• EXTRACTED DATA:
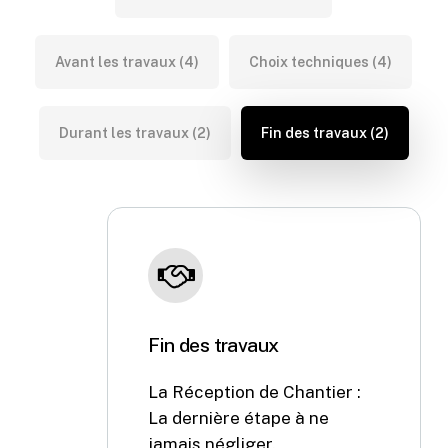
Avant les travaux (4)
Choix techniques (4)
Durant les travaux (2)
Fin des travaux (2)
Fin des travaux
La Réception de Chantier :
La dernière étape à ne
jamais négliger.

• DIRECTIVE: Find each line in the rows above that contains the word "travaux", and copy those lines.

• EXERCISE ANSWER:
Avant les travaux (4)
Durant les travaux (2)
Fin des travaux (2)
Fin des travaux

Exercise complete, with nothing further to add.